(Dataset excerpts)
━━━━━━
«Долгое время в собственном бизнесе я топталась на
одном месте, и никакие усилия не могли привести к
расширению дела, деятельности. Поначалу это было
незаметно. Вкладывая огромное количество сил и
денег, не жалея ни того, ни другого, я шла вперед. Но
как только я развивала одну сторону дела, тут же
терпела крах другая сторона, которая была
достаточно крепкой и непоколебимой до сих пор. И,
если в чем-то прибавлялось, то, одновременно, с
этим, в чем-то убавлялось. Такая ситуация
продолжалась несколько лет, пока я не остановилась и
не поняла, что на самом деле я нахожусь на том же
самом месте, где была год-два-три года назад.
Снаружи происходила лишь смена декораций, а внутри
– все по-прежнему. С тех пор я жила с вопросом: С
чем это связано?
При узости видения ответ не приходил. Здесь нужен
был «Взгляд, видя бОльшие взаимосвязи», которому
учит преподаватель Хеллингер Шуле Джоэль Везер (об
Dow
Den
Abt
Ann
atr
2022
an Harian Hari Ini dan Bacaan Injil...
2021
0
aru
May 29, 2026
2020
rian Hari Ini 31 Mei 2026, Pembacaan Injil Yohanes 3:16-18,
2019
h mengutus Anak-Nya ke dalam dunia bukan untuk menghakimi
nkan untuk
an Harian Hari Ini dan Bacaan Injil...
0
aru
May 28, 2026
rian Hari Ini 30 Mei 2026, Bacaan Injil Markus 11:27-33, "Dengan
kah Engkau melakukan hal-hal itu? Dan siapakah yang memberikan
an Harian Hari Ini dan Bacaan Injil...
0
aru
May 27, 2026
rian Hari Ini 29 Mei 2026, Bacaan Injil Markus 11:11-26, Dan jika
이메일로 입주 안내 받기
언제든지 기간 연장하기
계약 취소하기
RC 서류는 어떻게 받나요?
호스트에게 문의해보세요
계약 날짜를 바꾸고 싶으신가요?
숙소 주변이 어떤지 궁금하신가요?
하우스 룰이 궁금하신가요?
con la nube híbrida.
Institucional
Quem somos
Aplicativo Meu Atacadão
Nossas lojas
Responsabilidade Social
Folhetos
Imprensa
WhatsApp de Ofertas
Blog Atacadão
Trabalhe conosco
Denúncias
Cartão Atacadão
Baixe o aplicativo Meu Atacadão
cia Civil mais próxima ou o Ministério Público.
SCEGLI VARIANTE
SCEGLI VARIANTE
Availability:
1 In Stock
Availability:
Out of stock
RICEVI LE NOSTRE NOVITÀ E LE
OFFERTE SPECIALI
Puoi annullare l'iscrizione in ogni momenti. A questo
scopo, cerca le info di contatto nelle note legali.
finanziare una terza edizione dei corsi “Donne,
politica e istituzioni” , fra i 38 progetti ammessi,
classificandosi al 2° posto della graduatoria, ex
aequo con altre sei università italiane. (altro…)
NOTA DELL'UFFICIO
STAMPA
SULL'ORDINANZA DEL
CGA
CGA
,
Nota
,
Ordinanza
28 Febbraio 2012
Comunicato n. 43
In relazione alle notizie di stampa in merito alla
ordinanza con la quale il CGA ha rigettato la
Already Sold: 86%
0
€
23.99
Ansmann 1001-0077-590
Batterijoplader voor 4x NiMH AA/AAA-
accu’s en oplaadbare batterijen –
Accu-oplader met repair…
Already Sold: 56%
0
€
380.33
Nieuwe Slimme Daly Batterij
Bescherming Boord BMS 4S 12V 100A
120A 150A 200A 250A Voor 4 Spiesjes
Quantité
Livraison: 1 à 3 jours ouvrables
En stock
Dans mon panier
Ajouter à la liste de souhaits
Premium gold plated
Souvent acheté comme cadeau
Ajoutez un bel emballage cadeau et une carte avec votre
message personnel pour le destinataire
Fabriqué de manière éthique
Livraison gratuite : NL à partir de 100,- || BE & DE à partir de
━━━━━━
- [WORK REQUEST]: Find the line with "May 29, 2026" in the entries above. Retype it and each line after it, exactly, through the line with "RC 서류는 어떻게 받나요?", and stop there.

- [SOLUTION FOR THIS PROBLEM]:
May 29, 2026
2020
rian Hari Ini 31 Mei 2026, Pembacaan Injil Yohanes 3:16-18,
2019
h mengutus Anak-Nya ke dalam dunia bukan untuk menghakimi
nkan untuk
an Harian Hari Ini dan Bacaan Injil...
0
aru
May 28, 2026
rian Hari Ini 30 Mei 2026, Bacaan Injil Markus 11:27-33, "Dengan
kah Engkau melakukan hal-hal itu? Dan siapakah yang memberikan
an Harian Hari Ini dan Bacaan Injil...
0
aru
May 27, 2026
rian Hari Ini 29 Mei 2026, Bacaan Injil Markus 11:11-26, Dan jika
이메일로 입주 안내 받기
언제든지 기간 연장하기
계약 취소하기
RC 서류는 어떻게 받나요?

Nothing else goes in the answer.